| EXERCISE OBJECTIVE |
Count up the lines in the following listing that hold the word "function", then give only that count.

Start of Block

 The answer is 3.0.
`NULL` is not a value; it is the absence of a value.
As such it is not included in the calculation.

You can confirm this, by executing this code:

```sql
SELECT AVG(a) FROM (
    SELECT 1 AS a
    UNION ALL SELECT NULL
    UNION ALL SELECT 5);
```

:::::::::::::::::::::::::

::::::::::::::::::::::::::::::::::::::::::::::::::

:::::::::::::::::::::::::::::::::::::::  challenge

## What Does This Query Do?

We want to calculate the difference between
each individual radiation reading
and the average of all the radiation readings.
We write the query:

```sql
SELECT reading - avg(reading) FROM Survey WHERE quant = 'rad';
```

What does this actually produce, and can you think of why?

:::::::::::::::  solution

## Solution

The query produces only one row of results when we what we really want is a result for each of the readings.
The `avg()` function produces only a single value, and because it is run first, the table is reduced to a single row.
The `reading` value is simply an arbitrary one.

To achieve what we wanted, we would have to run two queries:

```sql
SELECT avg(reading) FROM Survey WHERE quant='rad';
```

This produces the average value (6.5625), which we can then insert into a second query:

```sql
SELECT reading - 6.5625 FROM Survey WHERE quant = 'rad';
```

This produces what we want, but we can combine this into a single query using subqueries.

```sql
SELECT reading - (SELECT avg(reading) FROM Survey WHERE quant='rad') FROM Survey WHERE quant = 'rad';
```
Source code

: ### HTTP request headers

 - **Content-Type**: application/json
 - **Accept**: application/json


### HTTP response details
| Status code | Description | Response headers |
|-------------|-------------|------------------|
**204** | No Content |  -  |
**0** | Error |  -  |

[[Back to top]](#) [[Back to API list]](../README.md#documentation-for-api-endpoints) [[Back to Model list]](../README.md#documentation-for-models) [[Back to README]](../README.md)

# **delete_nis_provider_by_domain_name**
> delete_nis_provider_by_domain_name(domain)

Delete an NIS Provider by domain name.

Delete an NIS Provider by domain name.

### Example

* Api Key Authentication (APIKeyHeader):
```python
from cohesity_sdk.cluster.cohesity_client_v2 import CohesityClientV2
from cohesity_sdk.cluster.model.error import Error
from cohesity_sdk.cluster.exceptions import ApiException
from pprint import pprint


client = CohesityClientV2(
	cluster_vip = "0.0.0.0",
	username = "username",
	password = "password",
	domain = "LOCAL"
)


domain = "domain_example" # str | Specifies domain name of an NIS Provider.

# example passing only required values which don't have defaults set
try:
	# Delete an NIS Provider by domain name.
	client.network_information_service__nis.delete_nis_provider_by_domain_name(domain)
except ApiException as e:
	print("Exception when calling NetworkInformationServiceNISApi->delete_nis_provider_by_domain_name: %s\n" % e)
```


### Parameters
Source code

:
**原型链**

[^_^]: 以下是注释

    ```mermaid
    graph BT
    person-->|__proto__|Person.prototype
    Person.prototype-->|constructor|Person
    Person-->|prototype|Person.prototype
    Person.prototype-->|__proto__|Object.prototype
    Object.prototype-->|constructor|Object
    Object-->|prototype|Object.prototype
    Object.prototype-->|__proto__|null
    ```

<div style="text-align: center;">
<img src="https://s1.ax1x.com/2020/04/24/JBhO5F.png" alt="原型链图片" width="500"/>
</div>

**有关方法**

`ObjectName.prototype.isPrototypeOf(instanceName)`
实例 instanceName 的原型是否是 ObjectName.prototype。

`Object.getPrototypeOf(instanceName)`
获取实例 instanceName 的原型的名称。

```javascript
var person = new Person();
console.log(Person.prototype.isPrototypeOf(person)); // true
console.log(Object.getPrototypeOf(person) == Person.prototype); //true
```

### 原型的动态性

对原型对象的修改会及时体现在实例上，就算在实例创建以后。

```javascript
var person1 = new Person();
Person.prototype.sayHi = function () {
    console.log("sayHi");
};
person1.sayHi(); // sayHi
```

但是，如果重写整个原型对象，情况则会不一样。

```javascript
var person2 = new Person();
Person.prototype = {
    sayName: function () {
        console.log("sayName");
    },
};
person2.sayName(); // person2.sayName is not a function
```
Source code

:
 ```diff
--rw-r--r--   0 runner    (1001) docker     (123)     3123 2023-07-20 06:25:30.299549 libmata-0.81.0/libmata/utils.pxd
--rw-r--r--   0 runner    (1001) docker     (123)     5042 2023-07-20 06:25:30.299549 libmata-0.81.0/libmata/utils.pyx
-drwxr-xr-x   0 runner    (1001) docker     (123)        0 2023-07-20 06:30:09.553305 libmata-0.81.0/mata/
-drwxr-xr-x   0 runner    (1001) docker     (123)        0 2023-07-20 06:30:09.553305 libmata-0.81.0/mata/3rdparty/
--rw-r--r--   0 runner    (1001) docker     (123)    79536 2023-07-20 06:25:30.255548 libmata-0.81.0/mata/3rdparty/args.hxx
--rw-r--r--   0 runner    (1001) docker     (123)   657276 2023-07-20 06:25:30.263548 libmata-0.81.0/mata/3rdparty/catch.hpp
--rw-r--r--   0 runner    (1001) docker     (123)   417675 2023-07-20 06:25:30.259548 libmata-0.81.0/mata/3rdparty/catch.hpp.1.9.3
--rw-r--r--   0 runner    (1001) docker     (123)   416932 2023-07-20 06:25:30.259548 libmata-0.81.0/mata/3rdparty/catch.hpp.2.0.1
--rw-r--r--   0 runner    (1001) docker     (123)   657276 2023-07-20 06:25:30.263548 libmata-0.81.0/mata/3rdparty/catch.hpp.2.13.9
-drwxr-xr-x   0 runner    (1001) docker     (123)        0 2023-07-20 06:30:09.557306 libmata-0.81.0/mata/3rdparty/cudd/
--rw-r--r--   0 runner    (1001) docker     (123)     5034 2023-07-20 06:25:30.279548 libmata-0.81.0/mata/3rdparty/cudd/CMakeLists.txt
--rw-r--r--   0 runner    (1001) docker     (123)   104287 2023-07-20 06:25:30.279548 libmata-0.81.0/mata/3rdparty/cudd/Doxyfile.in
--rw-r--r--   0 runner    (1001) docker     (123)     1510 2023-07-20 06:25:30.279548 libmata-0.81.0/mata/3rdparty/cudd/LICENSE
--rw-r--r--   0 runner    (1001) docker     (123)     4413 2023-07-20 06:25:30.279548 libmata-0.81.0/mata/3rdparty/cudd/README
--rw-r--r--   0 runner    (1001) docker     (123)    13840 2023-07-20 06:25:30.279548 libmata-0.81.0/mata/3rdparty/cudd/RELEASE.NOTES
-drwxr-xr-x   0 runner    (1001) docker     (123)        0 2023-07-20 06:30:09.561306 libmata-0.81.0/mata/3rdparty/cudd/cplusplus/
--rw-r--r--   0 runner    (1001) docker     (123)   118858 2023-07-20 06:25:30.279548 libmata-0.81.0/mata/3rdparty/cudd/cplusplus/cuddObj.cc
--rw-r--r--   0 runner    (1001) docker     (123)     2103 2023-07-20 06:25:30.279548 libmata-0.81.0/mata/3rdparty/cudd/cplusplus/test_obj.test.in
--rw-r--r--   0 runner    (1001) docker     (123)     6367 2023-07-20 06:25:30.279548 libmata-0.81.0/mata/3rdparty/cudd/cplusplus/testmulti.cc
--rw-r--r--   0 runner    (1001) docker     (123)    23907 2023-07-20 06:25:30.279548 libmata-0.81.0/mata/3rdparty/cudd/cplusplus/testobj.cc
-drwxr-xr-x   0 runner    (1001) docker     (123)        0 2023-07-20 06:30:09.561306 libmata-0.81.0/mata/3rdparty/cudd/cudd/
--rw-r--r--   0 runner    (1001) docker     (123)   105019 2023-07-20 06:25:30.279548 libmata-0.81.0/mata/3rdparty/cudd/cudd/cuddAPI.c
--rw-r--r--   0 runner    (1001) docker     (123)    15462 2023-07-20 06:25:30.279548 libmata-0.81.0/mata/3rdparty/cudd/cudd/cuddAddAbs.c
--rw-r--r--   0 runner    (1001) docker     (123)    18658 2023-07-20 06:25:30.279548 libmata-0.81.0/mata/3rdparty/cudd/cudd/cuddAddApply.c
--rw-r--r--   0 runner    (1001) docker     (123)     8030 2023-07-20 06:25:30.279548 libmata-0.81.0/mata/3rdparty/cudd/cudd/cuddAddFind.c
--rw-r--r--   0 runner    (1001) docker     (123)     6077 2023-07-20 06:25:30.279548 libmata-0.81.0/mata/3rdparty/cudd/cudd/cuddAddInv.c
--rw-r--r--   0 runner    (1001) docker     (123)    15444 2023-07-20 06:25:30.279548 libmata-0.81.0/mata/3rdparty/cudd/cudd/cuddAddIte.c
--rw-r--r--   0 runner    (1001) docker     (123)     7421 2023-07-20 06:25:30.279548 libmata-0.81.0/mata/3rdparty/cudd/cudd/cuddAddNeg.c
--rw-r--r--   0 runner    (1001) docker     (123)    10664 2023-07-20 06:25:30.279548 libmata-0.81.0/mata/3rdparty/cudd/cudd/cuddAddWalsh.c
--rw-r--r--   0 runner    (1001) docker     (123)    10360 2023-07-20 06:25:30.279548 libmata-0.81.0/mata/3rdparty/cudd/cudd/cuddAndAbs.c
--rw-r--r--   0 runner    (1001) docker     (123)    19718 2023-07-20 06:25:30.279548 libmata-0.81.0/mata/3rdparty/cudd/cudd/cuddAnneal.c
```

End of Block

| EXPECTED ANSWER |
4